Throughout our decades of teaching and being around the business, we’ve seen many truly talented, skilled actors, who constantly work in theater and various mediums but make very little money doing so. They are doing incredible work, honing their talents, building their resumes, and most importantly, loving what they do…they just have to have another job to support themselves.
It’s continuously impressive to watch skilled, wonderful actors who consistently perform on stage in non-paid showcases getting rave reviews and winning awards, but who actually pay their bills in a completely non-acting-related profession.
Do you want to tell these well-trained, talented actors to abandon the thing they love doing, something that contributes joy and a civilizing influence to our society, because they fall short of a particular dollar amount in the remuneration they get for doing it?

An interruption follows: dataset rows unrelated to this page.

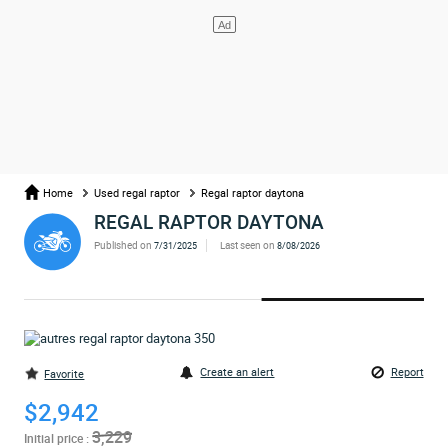
Home
Used regal raptor
Regal raptor daytona
REGAL RAPTOR DAYTONA
Published on
Last seen on
7/31/2025
8/08/2026
Create an alert
Report
Favorite
$2,942
3,229
Initial price :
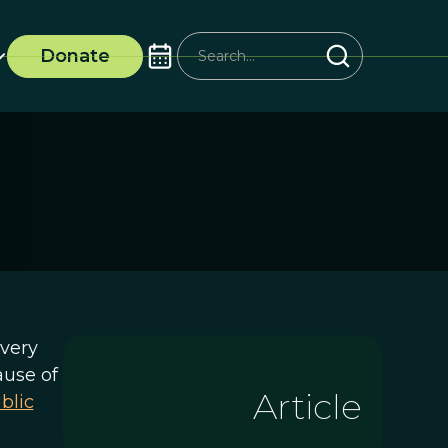
Donate
very
ause of
Article
blic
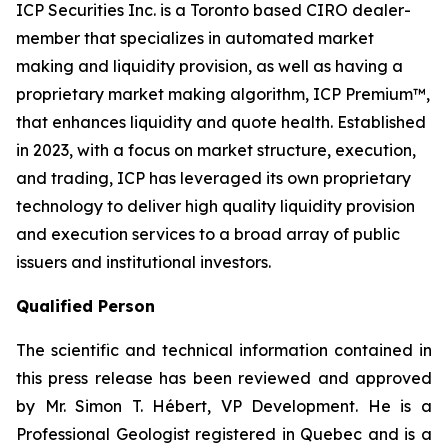
ICP Securities Inc. is a Toronto based CIRO dealer-
member that specializes in automated market
making and liquidity provision, as well as having a
proprietary market making algorithm, ICP Premium™,
that enhances liquidity and quote health. Established
in 2023, with a focus on market structure, execution,
and trading, ICP has leveraged its own proprietary
technology to deliver high quality liquidity provision
and execution services to a broad array of public
issuers and institutional investors.
Qualified Person
The scientific and technical information contained in
this press release has been reviewed and approved
by Mr. Simon T. Hébert, VP Development. He is a
Professional Geologist registered in Quebec and is a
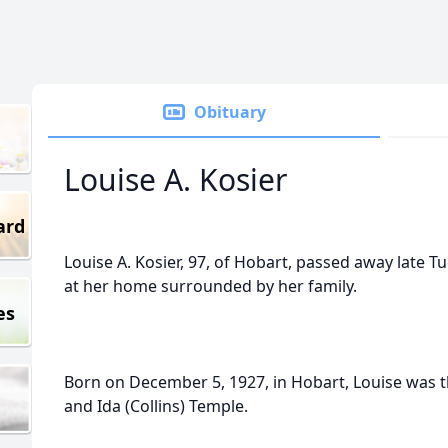
Obituary
Louise A. Kosier
ard
Louise A. Kosier, 97, of Hobart, passed away late T
at her home surrounded by her family.
es
Born on December 5, 1927, in Hobart, Louise was 
and Ida (Collins) Temple.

For them, this is a calling that goes beyond money. If you must act, you act even if you never receive any money for it. You’re going to hear people say that unless you’re paid for what you do, it’s a hobby, not a profession; but those words don’t apply when you’re talking about a calling. That goes deeper than either a profession or a hobby.
Because the field of acting is inherently inconsistent, even famous actors who’ve achieved substantial economic success from acting will say they need to pursue income from outside sources—promoting products, other business ventures, investing—to ensure they have a steady revenue stream when lucrative acting jobs aren’t coming their way.

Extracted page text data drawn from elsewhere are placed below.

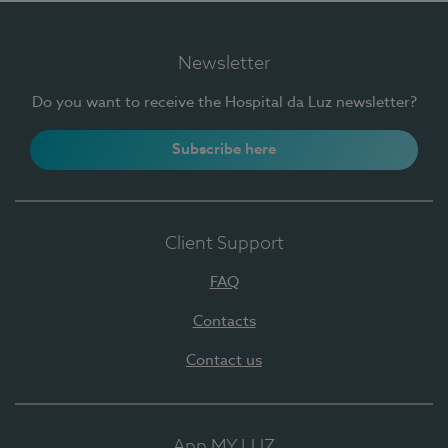
Newsletter
Do you want to receive the Hospital da Luz newsletter?
Subscribe here
Client Support
FAQ
Contacts
Contact us
App MY LUZ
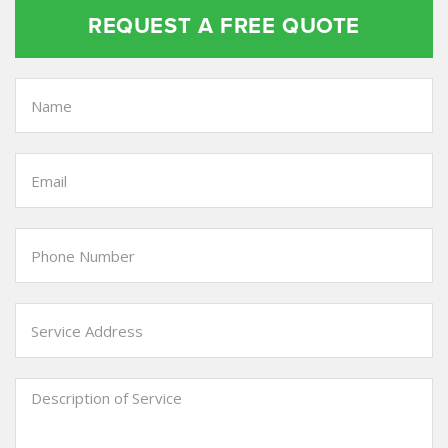
REQUEST A FREE QUOTE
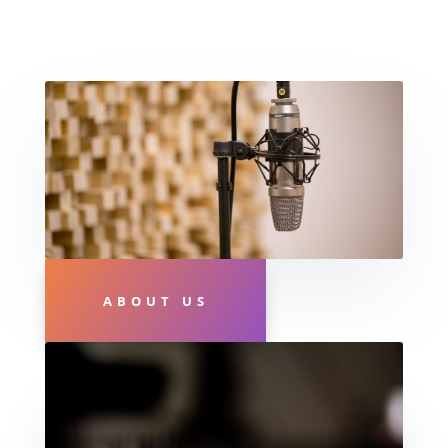
ABOUT US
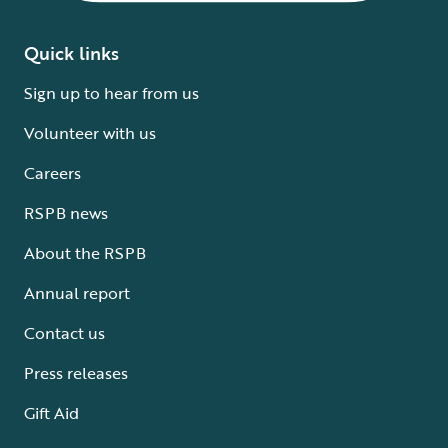
Quick links
Sign up to hear from us
Volunteer with us
Careers
RSPB news
About the RSPB
Annual report
Contact us
Press releases
Gift Aid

We believe everyone should strive to improve their skills, stretching their range and perfecting how they can fill a character niche the better to commercialize their work. And every actor who aspires to make money from acting needs to look at the business side of acting with a cold, analytic eye. But in the end, a gratifying life is about having a sense of meaning and purpose: following your bliss. If you love how you spend your time, that’s the richest success of all.
Although we train every actor for a professional career and hopefully they can break the code of booking jobs and exclusively support themselves that way, we in no way discourage non-paying work or say it’s a mark of being less-than capable if they can’t count on that regular check. There are just too many variables to getting a job: your type, who you know, luck, etc. We encourage every actor to continue finding other ways to support themselves and to do what they love whenever they can.

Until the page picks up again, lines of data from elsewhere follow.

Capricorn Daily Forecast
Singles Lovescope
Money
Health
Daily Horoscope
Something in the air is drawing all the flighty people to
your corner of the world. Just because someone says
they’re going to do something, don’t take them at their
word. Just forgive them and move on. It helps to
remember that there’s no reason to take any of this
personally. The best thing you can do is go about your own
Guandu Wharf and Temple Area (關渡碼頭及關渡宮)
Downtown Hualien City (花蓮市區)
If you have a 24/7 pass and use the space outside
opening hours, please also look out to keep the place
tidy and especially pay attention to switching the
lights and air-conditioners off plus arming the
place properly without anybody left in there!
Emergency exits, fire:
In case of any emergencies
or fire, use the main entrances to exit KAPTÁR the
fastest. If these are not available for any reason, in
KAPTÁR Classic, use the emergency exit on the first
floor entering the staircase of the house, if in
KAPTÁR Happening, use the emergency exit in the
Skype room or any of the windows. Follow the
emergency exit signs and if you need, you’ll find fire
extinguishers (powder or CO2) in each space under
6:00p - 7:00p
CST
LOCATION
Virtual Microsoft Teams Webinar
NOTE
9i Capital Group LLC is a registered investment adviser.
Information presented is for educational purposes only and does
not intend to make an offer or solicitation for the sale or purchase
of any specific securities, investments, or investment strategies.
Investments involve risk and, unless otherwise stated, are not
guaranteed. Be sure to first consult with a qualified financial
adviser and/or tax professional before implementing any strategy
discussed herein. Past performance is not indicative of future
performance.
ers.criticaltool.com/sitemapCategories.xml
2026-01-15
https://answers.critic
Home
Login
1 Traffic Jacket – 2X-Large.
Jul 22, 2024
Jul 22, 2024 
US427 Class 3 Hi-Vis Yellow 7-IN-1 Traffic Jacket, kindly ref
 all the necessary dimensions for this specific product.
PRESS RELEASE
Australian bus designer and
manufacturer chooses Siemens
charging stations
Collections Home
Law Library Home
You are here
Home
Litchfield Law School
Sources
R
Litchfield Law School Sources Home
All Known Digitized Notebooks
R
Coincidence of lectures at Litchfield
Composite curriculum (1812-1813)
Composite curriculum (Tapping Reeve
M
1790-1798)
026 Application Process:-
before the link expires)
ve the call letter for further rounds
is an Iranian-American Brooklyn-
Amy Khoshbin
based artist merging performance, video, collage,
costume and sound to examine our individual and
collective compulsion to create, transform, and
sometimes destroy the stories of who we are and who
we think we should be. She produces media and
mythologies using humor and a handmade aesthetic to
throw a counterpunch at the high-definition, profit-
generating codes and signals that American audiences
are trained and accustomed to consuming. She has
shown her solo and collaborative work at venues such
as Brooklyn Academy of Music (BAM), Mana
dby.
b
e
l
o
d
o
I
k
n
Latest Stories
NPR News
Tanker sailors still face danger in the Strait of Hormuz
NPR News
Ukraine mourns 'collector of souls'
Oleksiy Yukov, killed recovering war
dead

Sanford Meisner (upon whose genius or acting school is based) said, “Being an actor was never supposed to be about fame and money. Being an actor is a religious calling because you’ve been given the ability, the gift to inspire humanity. Life beats down and crushes our souls and theatre reminds us we have one.”
And surprise, surprise! As a consequence of having that sense of mission and that I-don’t-need-your-approval-to-do-this attitude, we’ve seen many actors who’ve eventually had the day come when their sole living does come from acting work. All because they just kept doing it, whenever they could, wherever they could, pay or no pay.